§ WHAT TO PRODUCE
For the entries that follow, retype exactly the lines from the one containing "For each pixel u v, give camera depth d (ft)." to the one containing "496 434 90.68", inclusive, and only those. Images stay out of the copy.

(Collected data entries)
§

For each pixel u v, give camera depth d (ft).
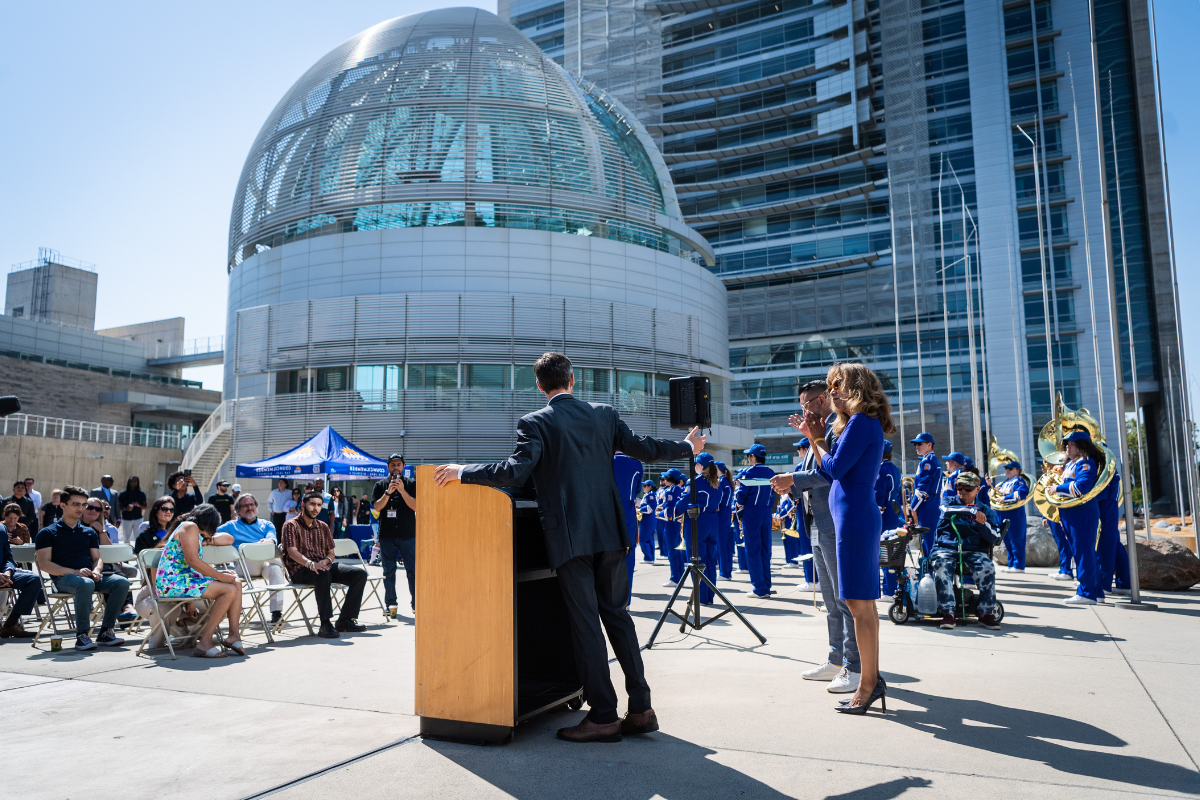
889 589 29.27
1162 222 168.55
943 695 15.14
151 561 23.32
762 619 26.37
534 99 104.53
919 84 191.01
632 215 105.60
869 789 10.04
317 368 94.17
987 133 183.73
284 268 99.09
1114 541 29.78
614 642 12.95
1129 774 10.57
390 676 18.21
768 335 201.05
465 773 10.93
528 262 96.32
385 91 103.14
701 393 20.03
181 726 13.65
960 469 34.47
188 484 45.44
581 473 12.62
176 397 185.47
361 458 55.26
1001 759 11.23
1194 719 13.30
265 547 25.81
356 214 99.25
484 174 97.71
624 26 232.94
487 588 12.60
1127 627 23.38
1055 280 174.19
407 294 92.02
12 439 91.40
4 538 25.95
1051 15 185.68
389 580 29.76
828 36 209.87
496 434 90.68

§

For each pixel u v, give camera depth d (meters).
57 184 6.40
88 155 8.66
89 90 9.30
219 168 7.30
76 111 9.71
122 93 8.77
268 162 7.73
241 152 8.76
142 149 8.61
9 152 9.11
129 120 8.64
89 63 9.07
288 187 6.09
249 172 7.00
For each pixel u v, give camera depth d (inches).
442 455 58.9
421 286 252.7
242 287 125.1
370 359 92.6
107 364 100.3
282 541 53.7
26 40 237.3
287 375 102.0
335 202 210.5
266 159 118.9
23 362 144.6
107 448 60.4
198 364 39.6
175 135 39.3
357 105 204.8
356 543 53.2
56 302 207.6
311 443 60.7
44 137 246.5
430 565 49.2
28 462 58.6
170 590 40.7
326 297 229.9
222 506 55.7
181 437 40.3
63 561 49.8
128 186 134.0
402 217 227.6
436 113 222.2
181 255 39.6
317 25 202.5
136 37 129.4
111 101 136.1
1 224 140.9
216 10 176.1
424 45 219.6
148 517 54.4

§

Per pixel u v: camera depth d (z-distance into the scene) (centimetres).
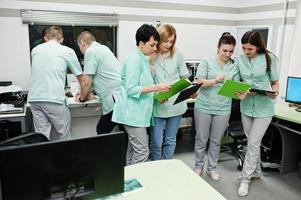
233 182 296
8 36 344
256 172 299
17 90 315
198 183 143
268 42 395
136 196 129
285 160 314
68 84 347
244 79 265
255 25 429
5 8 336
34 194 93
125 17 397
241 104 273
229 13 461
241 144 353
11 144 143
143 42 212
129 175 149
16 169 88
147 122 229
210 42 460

§

§ RESULT
For each pixel u v, give camera depth d (ft).
889 589 29.27
1162 222 168.55
943 695 15.14
151 561 23.32
762 619 26.37
534 99 104.53
919 84 191.01
632 215 105.60
869 789 10.04
317 368 94.17
987 133 183.73
284 268 99.09
1114 541 29.78
614 642 12.95
1129 774 10.57
390 676 18.21
768 335 201.05
465 773 10.93
528 262 96.32
385 91 103.14
701 393 20.03
181 726 13.65
960 469 34.47
188 484 45.44
581 473 12.62
176 397 185.47
361 458 55.26
1001 759 11.23
1194 719 13.30
265 547 25.81
356 214 99.25
484 174 97.71
624 26 232.94
487 588 12.60
1127 627 23.38
1055 280 174.19
407 294 92.02
12 439 91.40
4 538 25.95
1051 15 185.68
389 580 29.76
828 36 209.87
496 434 90.68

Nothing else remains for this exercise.